A good start on diver decoys is buy some cheap mallards and some flat black and flat white paint and some light blue model paint and get started painting. You can have a good spread of divers quick and cheap. If you loose one you have not lost much. I use G&H standard decoys and they work well. One thing you will find is that decoys do get shot with the low flyers and cripples. If I was going to buy new decoys I would buy the foam filled. You do not need 300 decoys to kill birds on the coast. 60 decoys on long lines will do the job. Mallard calls do work on blue bills and a floating mojo will get them in close. I know puddle ducks get mojo wary in late season but the divers don't seem to worry about Mojos in fact the love them. Re rig your mallards and use them and wood ducks will decoy to mallard decoys.


----------



## WhatsUpDock (Jun 26, 2016)

Sounds like I have a lot to learn. I'm use to the oyster beds, mud and tides because I duck hunt a lot back home in Florida out on the Salt River. Looks like you guys have some decent luck after learning the river. I appreciate the help and the pointers. This has helped me a lot and will hopefully help any future hunter looking to hunt the area.


----------



## king killer delete (Jun 26, 2016)

WhatsUpDock said:


> Sounds like I have a lot to learn. I'm use to the oyster beds, mud and tides because I duck hunt a lot back home in Florida out on the Salt River. Looks like you guys have some decent luck after learning the river. I appreciate the help and the pointers. This has helped me a lot and will hopefully help any future hunter looking to hunt the area.

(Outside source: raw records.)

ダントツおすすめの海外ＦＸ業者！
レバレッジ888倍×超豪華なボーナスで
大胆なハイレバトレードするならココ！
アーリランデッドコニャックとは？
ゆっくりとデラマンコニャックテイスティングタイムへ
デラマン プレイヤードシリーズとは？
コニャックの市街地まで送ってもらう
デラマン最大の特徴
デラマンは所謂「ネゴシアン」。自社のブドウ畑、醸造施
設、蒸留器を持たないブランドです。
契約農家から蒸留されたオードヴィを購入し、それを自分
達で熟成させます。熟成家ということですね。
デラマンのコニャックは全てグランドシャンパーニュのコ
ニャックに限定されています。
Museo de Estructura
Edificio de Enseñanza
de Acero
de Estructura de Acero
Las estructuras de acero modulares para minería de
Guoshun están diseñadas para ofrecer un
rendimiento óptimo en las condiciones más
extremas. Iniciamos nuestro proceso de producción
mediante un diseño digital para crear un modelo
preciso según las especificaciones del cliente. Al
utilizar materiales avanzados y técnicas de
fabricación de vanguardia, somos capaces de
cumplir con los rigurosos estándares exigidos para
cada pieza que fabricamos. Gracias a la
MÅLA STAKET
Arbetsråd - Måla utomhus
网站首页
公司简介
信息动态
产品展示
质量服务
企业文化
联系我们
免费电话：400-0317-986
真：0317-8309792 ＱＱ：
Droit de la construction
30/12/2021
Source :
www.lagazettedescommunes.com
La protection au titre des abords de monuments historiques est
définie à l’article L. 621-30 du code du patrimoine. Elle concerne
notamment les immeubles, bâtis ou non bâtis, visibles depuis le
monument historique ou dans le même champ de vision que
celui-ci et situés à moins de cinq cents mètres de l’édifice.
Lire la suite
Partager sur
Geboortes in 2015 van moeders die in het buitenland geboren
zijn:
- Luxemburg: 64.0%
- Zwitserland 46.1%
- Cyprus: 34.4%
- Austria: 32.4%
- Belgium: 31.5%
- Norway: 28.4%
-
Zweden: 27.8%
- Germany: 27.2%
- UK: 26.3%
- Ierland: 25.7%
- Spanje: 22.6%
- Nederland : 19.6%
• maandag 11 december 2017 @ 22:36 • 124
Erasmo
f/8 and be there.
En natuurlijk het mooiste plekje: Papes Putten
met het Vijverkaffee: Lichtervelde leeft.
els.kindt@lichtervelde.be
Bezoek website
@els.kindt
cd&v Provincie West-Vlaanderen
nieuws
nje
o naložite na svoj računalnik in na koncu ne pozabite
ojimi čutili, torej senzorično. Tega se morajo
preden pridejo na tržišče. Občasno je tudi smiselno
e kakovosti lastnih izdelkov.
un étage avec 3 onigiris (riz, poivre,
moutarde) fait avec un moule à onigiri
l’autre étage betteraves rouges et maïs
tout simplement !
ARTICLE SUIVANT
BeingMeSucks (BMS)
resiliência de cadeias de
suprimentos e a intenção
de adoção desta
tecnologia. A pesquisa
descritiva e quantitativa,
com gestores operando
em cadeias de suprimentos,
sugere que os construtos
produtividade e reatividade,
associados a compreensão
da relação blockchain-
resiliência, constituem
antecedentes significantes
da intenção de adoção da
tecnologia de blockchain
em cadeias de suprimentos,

Good then you are not as new to area as one might think
What part?


----------



## Beta Tau789 (Jul 2, 2016)

WhatsUpDock said:


> Sounds like I have a lot to learn. I'm use to the oyster beds, mud and tides because I duck hunt a lot back home in Florida out on the Salt River. Looks like you guys have some decent luck after learning the river. I appreciate the help and the pointers. This has helped me a lot and will hopefully help any future hunter looking to hunt the area.



Gone's a Florida boy too, sounds like we all need to hook up for a coastal hunt this year, but if your riding with Killer don't forget your ear plugs ....


----------



## g0nef1sshn (Nov 11, 2016)

Dock you got your pass/permit and boat ready? I might try poking around the canoochee sunday. Might get out today for a cruise in the ogeechee but ill have my two kids with me so itll be more of a fun ride.


----------



## GLS (Nov 11, 2016)

Note that there is no afternoon duck hunting on Stewart.  Gil


----------



## g0nef1sshn (Nov 11, 2016)

Yep. Gotta be out by noon i think.


----------



## mcarge (Nov 14, 2016)

Good luck with it..its tough here for a few birds. IMO much better off in traveling to Florida or North Carolina if you want to shoot actual ducks.


----------



## king killer delete (Nov 15, 2016)

This^^^^


----------